REPORTER LIZ JACKSON: It has now emerged that an Australian lawyer, Major George O'Kane, worked in Colonel Warren's office, and was involved in preparing that response to the Red Cross concerns. Four Corners has obtained a copy of this. It's dated 24 December 2003. It's apparent from the Army's response that the Red Cross had raised concerns specifically about the prisoners deemed to have 'ongoing intelligence value' - those they found naked and in total darkness in Tier 1A. The response that Major O'Kane helped draft explains to the Red Cross that the condition of these prisoners needs to be seen 'in the context of ongoing strategic interrogation', and, under the circumstances, it says, 'we consider their detention to be humane'. It concludes that, in any event, the Army takes the legal view that 'where absolute military security so requires, security internees will not obtain full Geneva Convention protection'. The letter was signed by General Karpinski.
BRIGADIER GENERAL MARK KIMMITT: In Iraq, all security detainees, internees and prisoners of war are treated in accordance with the Geneva Conventions. There are no exceptions.
LIZ JACKSON: Well, why would a letter that was signed by Brigadier Karpinski make a special point of saying that security internees will not necessarily obtain Geneva Convention protections?
BRIGADIER GENERAL MARK KIMMITT: I can't, uh, speak to why General Karpinski would raise those charges, but that is not correct.
LIZ JACKSON: And I understand that was drafted by the Judge Advocate's Office, by Marc Warren's office.
BRIGADIER GENERAL MARK KIMMITT: Again, I haven't seen the letter so I can't comment on it.
KEN ROTH, PRESIDENT, HUMAN RIGHTS WATCH: I know that a number of the senior commanders are saying they didn't see the Red Cross reports of abuse until quite late, and that may well be true. But that again obscures the fact that many of the abusive interrogation techniques didn't have to be discovered via the Red Cross - they were the orders. They were the official interrogation practices the Bush administration was authorising.
LIZ JACKSON: In the glare of public scrutiny following these photos, the army high command was pressured to produce the actual list of interrogation techniques that was stuck on the wall of the interrogation centre at Abu Ghraib in October last year - the so-called 'Interrogation Rules of Engagement'. Scott Horton is from the New York Bar's committee on international law.
SCOTT HORTON, NEW YORK CITY BAR ASSOCIATION: We had been asking the Department of Defense for a year for a better description of the rules of engagement and interrogation.
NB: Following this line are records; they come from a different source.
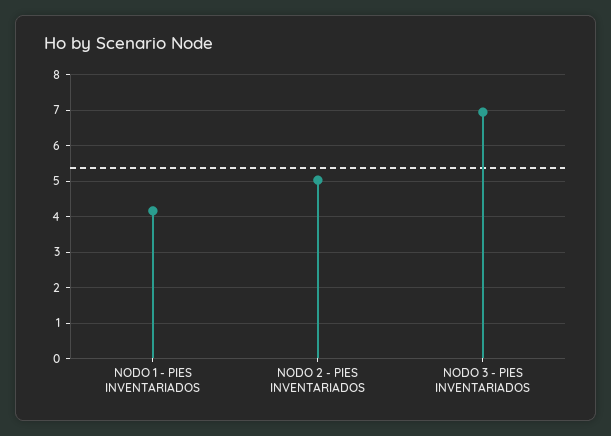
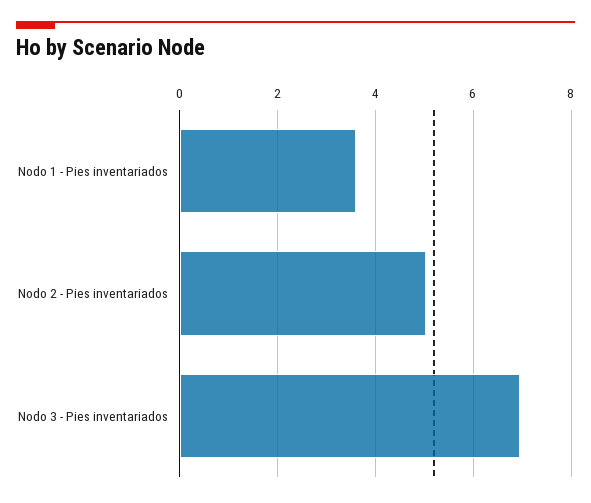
  {
-   "NODO 1 - PIES INVENTARIADOS": 4.2,
+   "NODO 1 - PIES INVENTARIADOS": 3.6,
    "NODO 2 - PIES INVENTARIADOS": 5,
    "NODO 3 - PIES INVENTARIADOS": 7
  }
They had steadfastly refused and then suddenly at this hearing, out pops these rules of engagement, and I think we looked at them and there was a collective expression of shock.
LIZ JACKSON: The techniques included sleep management - that's being kept awake; sensory deprivation - that's total darkness; stress positions - that's pain; isolation for more than 30 days, and the presence of military working dogs.
SCOTT HORTON: It's possible to give explanations for some of them that might be consistent with the Geneva Conventions. Possible, I'll say that. But when they talk about stress positions of 45 minutes and they talk about sensory deprivation, they talk about sleep management potentially for three days, they talk about the use of military working dogs, these sorts of tactics are effective only when pain is involved, and when you cross the threshold to pain you have violated the Fourth Geneva Convention.
LIZ JACKSON: Two weeks after the army told the Red Cross that it considered the conditions at Abu Ghraib to be humane, a low-level military police guard working in Tier 1A slipped a letter and a computer disk of photos under the door of the army's criminal investigation division. Specialist Joseph Darby later told investigators it was because 'the Christian in me says it's wrong'. He'd copied the photos from a disk he'd been given by Specialist Charles Graner, who he says had told him, quote, 'The Christian in me says it's wrong, but the corrections officer in me says, 'I love to make a grown man piss himself.'' Within 24 hours of the photos arriving, army investigators were knocking on Chip Frederick's door at 2:30 in the morning.
The Australian government has a copy of the O'kane draft. The government refuses to either release that document or have Major O'Kane examined before the Senate estimates committee. If the Four Corners report is wrong they have only to publish the text.
The Australian government has given a plausible (if contested) denial of knowing about the matter of Abu Ghraib. They have not given any explanation why a civilised government in close alliance with the United States, as soon as it became aware of this matter, would not immediately make diplomatic representations at the highest level for these abuses to end.